The data shown below should all be retyped exactly.

--

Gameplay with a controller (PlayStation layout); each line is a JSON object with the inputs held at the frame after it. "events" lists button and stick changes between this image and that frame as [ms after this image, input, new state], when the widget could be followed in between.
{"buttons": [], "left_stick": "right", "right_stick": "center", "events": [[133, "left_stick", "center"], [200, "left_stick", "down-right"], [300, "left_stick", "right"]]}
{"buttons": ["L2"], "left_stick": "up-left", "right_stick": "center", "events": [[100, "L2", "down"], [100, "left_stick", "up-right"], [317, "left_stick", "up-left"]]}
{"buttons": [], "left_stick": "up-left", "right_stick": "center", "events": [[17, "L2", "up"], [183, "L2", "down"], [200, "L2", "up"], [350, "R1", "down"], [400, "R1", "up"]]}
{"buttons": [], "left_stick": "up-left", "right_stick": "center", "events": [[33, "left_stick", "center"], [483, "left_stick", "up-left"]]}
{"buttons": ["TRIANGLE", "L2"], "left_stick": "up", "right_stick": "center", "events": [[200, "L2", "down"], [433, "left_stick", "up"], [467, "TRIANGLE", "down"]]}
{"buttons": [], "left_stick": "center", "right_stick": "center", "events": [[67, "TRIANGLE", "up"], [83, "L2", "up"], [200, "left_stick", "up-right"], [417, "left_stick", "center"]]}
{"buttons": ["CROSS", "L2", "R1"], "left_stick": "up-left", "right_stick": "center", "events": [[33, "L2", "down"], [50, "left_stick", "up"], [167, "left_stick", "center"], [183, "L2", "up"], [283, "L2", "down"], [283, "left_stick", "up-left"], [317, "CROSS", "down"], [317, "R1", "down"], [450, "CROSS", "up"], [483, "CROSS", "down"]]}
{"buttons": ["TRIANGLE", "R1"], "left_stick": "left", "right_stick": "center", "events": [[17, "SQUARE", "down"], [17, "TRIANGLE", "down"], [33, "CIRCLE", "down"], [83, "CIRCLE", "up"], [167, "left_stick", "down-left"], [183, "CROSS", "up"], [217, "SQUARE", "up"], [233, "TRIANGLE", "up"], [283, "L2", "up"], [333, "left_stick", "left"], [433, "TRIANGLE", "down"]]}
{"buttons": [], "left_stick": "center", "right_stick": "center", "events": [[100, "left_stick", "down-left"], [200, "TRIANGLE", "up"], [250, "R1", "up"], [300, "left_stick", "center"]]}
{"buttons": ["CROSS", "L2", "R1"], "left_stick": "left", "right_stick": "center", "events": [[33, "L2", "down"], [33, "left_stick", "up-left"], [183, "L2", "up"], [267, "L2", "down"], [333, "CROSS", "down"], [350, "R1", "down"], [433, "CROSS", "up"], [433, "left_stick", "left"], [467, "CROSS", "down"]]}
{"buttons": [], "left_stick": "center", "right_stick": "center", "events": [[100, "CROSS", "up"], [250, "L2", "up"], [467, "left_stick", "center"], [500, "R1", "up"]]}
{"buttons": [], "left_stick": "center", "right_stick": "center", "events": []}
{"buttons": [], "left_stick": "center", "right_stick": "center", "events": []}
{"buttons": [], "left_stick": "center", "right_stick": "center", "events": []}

--

EXERCISE ANSWER =
Gameplay with a controller (PlayStation layout); each line is a JSON object with the inputs held at the frame after it. "events" lists button and stick changes between this image and that frame as [ms after this image, input, new state], when the widget could be followed in between.
{"buttons": [], "left_stick": "right", "right_stick": "center", "events": [[133, "left_stick", "center"], [200, "left_stick", "down-right"], [300, "left_stick", "right"]]}
{"buttons": ["L2"], "left_stick": "up-left", "right_stick": "center", "events": [[100, "L2", "down"], [100, "left_stick", "up-right"], [317, "left_stick", "up-left"]]}
{"buttons": [], "left_stick": "up-left", "right_stick": "center", "events": [[17, "L2", "up"], [183, "L2", "down"], [200, "L2", "up"], [350, "R1", "down"], [400, "R1", "up"]]}
{"buttons": [], "left_stick": "up-left", "right_stick": "center", "events": [[33, "left_stick", "center"], [483, "left_stick", "up-left"]]}
{"buttons": ["TRIANGLE", "L2"], "left_stick": "up", "right_stick": "center", "events": [[200, "L2", "down"], [433, "left_stick", "up"], [467, "TRIANGLE", "down"]]}
{"buttons": [], "left_stick": "center", "right_stick": "center", "events": [[67, "TRIANGLE", "up"], [83, "L2", "up"], [200, "left_stick", "up-right"], [417, "left_stick", "center"]]}
{"buttons": ["CROSS", "L2", "R1"], "left_stick": "up-left", "right_stick": "center", "events": [[33, "L2", "down"], [50, "left_stick", "up"], [167, "left_stick", "center"], [183, "L2", "up"], [283, "L2", "down"], [283, "left_stick", "up-left"], [317, "CROSS", "down"], [317, "R1", "down"], [450, "CROSS", "up"], [483, "CROSS", "down"]]}
{"buttons": ["TRIANGLE", "R1"], "left_stick": "left", "right_stick": "center", "events": [[17, "SQUARE", "down"], [17, "TRIANGLE", "down"], [33, "CIRCLE", "down"], [83, "CIRCLE", "up"], [167, "left_stick", "down-left"], [183, "CROSS", "up"], [217, "SQUARE", "up"], [233, "TRIANGLE", "up"], [283, "L2", "up"], [333, "left_stick", "left"], [433, "TRIANGLE", "down"]]}
{"buttons": [], "left_stick": "center", "right_stick": "center", "events": [[100, "left_stick", "down-left"], [200, "TRIANGLE", "up"], [250, "R1", "up"], [300, "left_stick", "center"]]}
{"buttons": ["CROSS", "L2", "R1"], "left_stick": "left", "right_stick": "center", "events": [[33, "L2", "down"], [33, "left_stick", "up-left"], [183, "L2", "up"], [267, "L2", "down"], [333, "CROSS", "down"], [350, "R1", "down"], [433, "CROSS", "up"], [433, "left_stick", "left"], [467, "CROSS", "down"]]}
{"buttons": [], "left_stick": "center", "right_stick": "center", "events": [[100, "CROSS", "up"], [250, "L2", "up"], [467, "left_stick", "center"], [500, "R1", "up"]]}
{"buttons": [], "left_stick": "center", "right_stick": "center", "events": []}
{"buttons": [], "left_stick": "center", "right_stick": "center", "events": []}
{"buttons": [], "left_stick": "center", "right_stick": "center", "events": []}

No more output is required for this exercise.